### Problem requirements
Substitute "data series" for every "series" in the data below and change nothing else. Omit the pictures from your answer.

(Information provided begins)

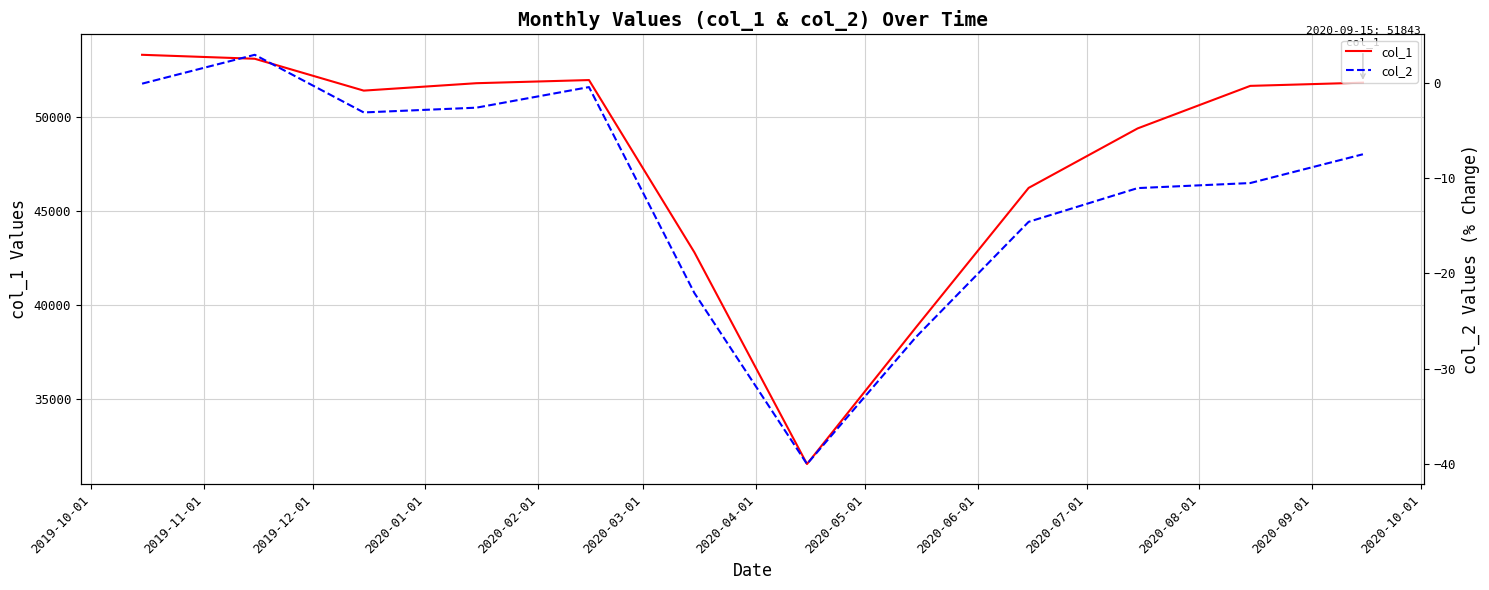

What is the highest value of the col_1 series?

53329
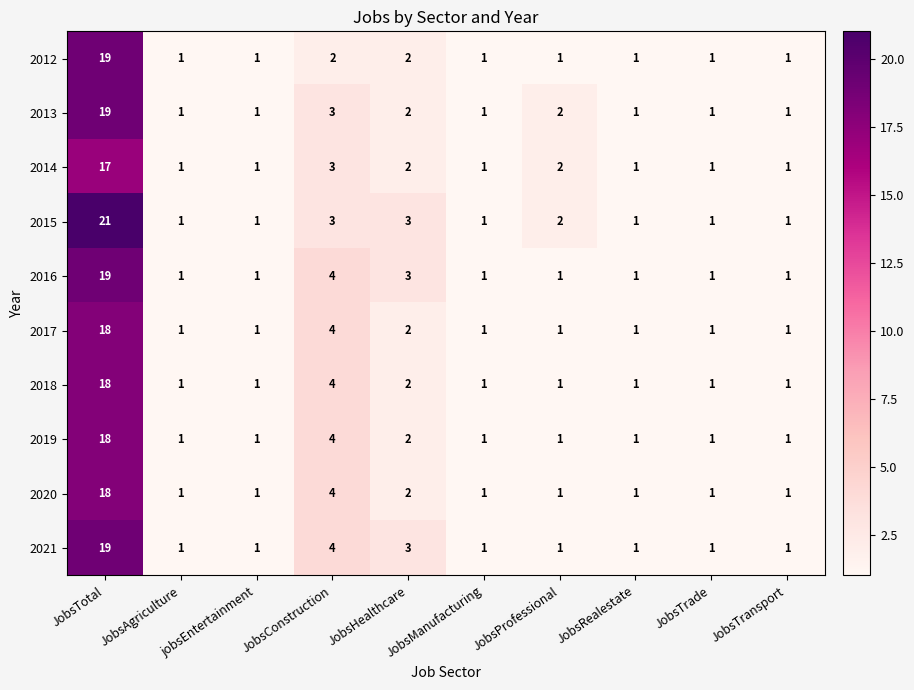

At how many categories does at least one series exceed 12?

1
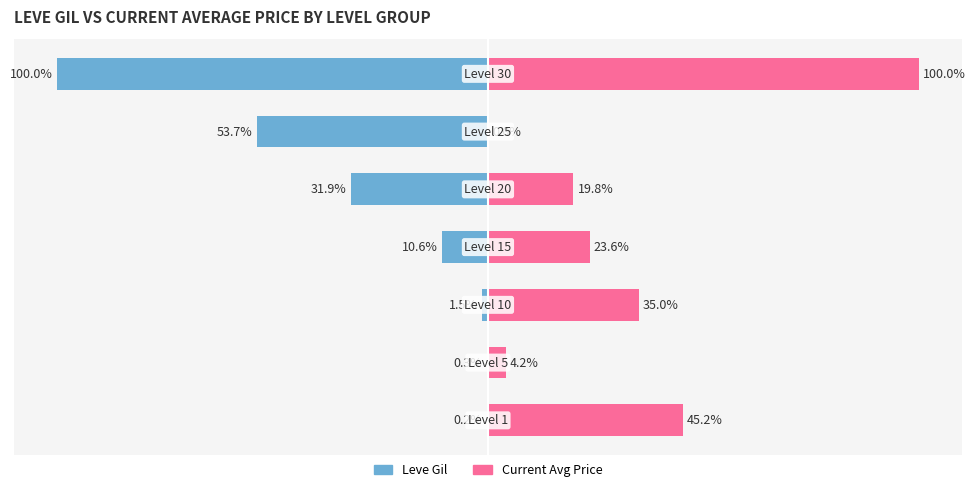

Between 1 and 4, which series saw the biggest shift?

Leve Gil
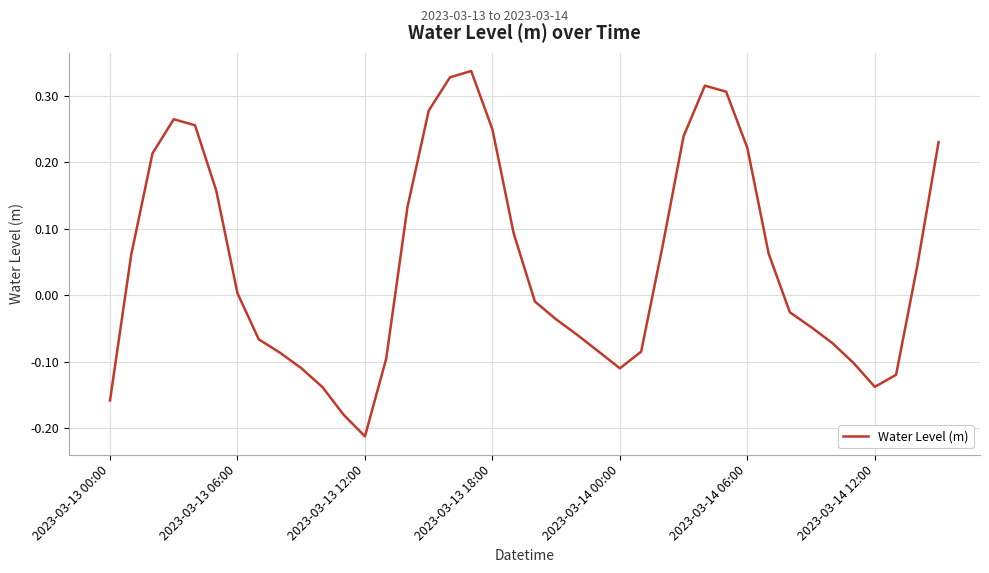

What is the difference between the maximum and minimum values?

0.5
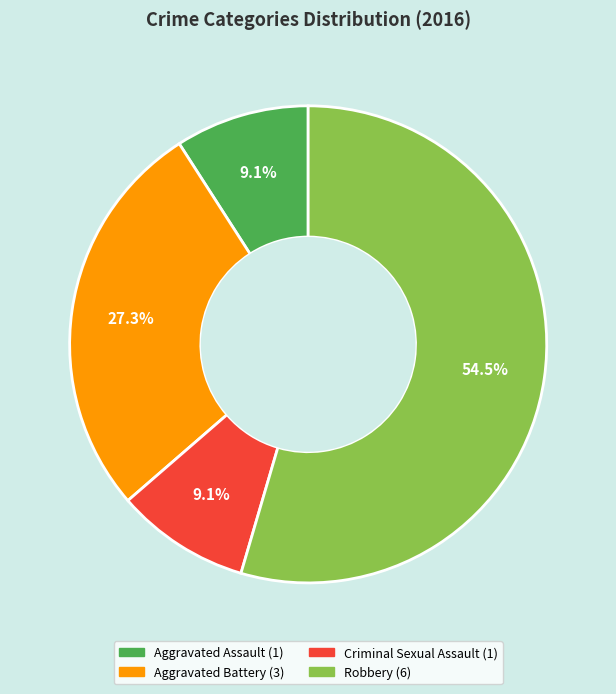

Approximately how many times larger is the value at Aggravated Battery compared to Robbery?

0.5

(Information provided ends)

### Exercise output
What is the highest value of the col_1 data series?

53329

At how many categories does at least one data series exceed 12?

1

Between 1 and 4, which data series saw the biggest shift?

Leve Gil

What is the difference between the maximum and minimum values?

0.5

Approximately how many times larger is the value at Aggravated Battery compared to Robbery?

0.5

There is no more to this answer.